== INSTRUCTIONS TO FOLLOW ==
Would you please copy the entries exactly, leaving every picture aside?

== THE RECORDS ==
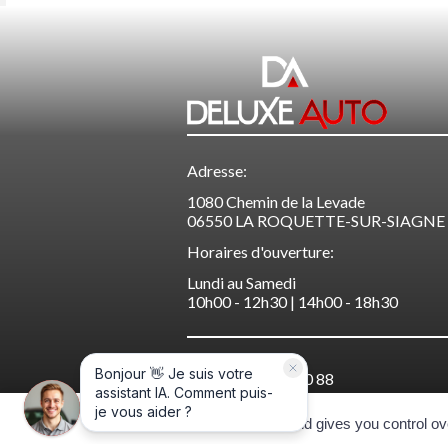
Adresse:
1080 Chemin de la Levade
06550 LA ROQUETTE-SUR-SIAGNE
Horaires d'ouverture:
Lundi au Samedi
10h00 - 12h30 | 14h00 - 18h30
04 88 60 20 88
This site uses cookies and gives you control ov
CGV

== EXERCISE ANSWER ==
Adresse:
1080 Chemin de la Levade
06550 LA ROQUETTE-SUR-SIAGNE
Horaires d'ouverture:
Lundi au Samedi
10h00 - 12h30 | 14h00 - 18h30
04 88 60 20 88
This site uses cookies and gives you control ov
CGV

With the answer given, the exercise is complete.